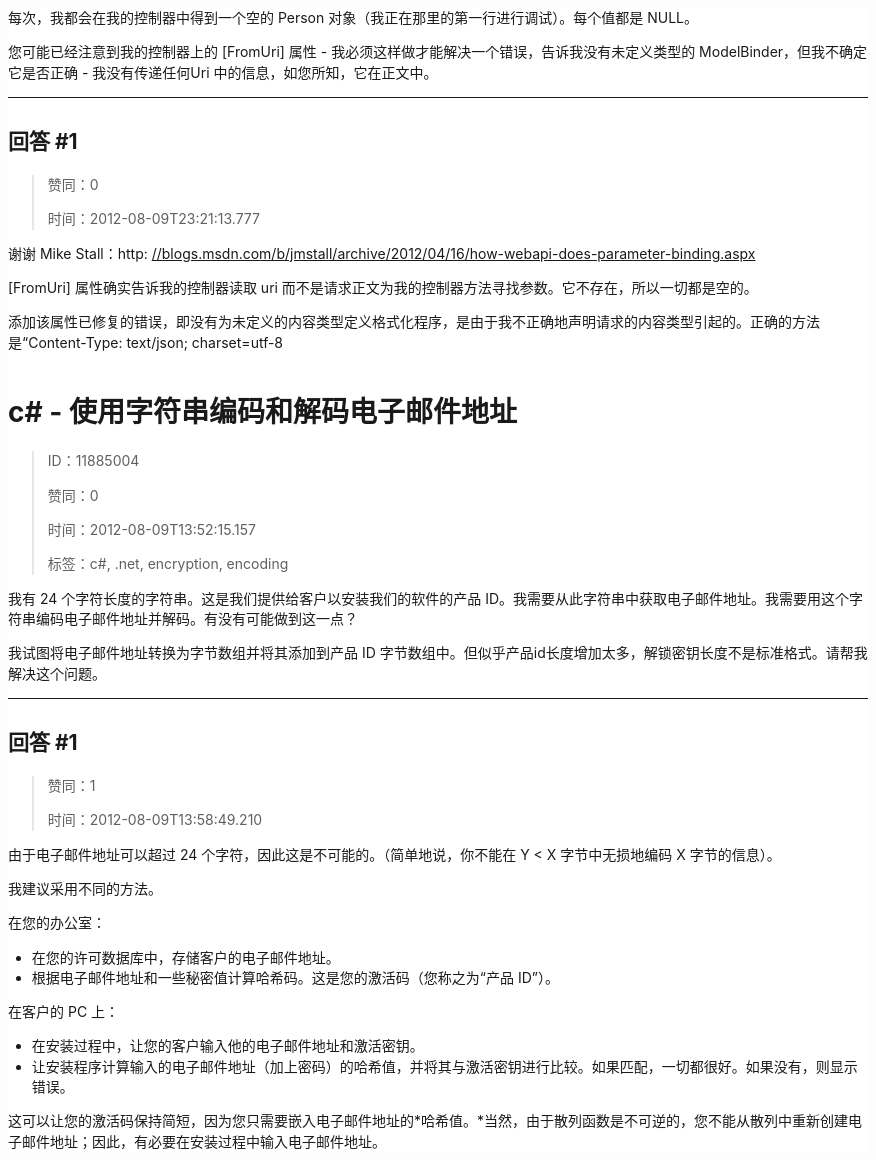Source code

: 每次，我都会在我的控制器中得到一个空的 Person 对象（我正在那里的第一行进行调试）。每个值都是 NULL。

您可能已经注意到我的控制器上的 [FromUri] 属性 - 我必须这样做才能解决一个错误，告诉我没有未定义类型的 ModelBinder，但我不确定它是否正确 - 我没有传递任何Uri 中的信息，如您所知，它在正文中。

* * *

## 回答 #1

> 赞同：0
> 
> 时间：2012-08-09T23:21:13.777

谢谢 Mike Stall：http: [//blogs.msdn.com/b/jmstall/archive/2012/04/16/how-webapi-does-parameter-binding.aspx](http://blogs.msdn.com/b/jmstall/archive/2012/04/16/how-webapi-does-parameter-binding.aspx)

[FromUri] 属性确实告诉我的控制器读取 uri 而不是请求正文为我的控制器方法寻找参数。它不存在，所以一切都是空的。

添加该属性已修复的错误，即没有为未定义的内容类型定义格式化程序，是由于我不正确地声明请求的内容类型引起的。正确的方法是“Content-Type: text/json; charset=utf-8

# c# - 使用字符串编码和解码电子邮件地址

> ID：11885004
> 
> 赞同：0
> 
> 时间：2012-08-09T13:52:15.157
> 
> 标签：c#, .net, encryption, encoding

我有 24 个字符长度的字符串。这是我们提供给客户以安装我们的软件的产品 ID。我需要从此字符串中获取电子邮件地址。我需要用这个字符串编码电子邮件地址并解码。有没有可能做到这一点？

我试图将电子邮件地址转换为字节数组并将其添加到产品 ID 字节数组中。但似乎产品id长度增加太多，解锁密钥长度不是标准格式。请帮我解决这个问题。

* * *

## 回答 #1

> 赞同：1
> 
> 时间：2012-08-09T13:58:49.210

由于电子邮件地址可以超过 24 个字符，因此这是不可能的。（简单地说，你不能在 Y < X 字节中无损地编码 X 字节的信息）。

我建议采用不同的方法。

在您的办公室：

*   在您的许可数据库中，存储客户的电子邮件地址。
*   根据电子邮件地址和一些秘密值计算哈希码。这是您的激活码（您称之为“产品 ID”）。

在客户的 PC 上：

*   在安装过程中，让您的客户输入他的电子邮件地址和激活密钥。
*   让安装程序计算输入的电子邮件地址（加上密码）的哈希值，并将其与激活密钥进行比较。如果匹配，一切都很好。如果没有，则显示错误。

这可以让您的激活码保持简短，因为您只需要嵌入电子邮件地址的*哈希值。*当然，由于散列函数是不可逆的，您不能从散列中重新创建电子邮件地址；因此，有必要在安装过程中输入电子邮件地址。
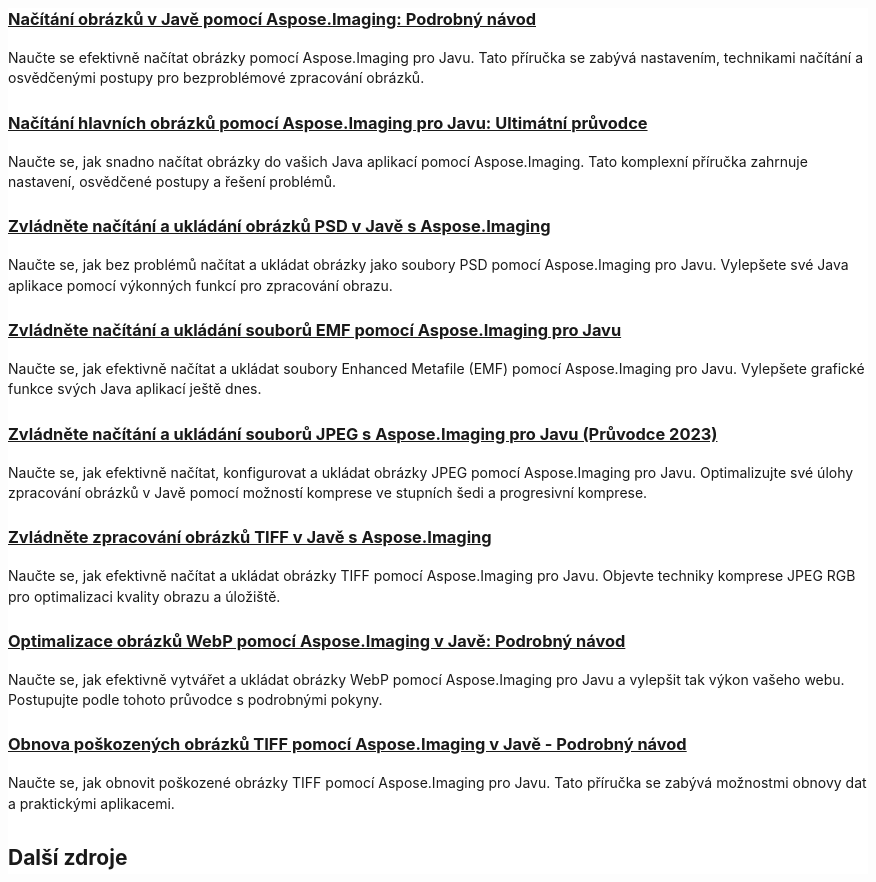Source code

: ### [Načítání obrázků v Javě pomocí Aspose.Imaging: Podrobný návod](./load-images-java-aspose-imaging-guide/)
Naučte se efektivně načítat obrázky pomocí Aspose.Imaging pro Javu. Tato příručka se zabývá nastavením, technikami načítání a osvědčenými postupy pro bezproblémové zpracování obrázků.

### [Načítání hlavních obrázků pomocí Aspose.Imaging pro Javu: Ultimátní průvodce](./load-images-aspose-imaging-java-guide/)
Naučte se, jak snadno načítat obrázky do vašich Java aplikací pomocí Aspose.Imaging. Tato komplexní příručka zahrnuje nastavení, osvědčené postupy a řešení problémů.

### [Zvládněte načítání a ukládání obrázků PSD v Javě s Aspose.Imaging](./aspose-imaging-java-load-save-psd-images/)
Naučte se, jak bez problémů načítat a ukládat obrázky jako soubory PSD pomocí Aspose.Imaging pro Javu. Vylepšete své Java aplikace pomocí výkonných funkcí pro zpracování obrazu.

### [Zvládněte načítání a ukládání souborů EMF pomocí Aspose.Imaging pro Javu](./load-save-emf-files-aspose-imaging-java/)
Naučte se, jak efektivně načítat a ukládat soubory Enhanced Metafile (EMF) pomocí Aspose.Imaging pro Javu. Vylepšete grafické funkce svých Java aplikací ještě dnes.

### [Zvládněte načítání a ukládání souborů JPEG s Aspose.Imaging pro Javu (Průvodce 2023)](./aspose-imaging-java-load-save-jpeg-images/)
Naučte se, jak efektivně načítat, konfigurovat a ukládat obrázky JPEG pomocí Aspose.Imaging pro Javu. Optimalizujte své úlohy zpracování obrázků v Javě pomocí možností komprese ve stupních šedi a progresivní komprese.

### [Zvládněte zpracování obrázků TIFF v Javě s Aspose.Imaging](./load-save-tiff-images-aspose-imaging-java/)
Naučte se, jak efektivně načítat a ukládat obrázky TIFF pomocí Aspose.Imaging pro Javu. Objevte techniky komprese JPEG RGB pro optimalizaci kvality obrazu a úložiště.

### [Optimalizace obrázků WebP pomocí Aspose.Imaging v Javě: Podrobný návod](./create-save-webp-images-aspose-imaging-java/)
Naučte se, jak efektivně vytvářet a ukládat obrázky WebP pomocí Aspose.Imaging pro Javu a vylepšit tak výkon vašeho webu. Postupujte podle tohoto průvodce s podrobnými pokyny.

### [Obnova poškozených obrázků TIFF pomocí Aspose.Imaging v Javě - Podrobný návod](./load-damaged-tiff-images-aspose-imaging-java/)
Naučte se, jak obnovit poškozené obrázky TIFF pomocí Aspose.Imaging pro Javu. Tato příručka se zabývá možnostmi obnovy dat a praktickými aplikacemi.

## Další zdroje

▸ Directions for this task:
Please write out the data starting with the line that contains "### [Zvládněte zpracování" and going on through the line that contains "Naučte se, jak efektivně vytvářet", including both of those lines. Keep each line unchanged.

▸ Response area:
### [Zvládněte zpracování obrázků TIFF v Javě s Aspose.Imaging](./load-save-tiff-images-aspose-imaging-java/)
Naučte se, jak efektivně načítat a ukládat obrázky TIFF pomocí Aspose.Imaging pro Javu. Objevte techniky komprese JPEG RGB pro optimalizaci kvality obrazu a úložiště.

### [Optimalizace obrázků WebP pomocí Aspose.Imaging v Javě: Podrobný návod](./create-save-webp-images-aspose-imaging-java/)
Naučte se, jak efektivně vytvářet a ukládat obrázky WebP pomocí Aspose.Imaging pro Javu a vylepšit tak výkon vašeho webu. Postupujte podle tohoto průvodce s podrobnými pokyny.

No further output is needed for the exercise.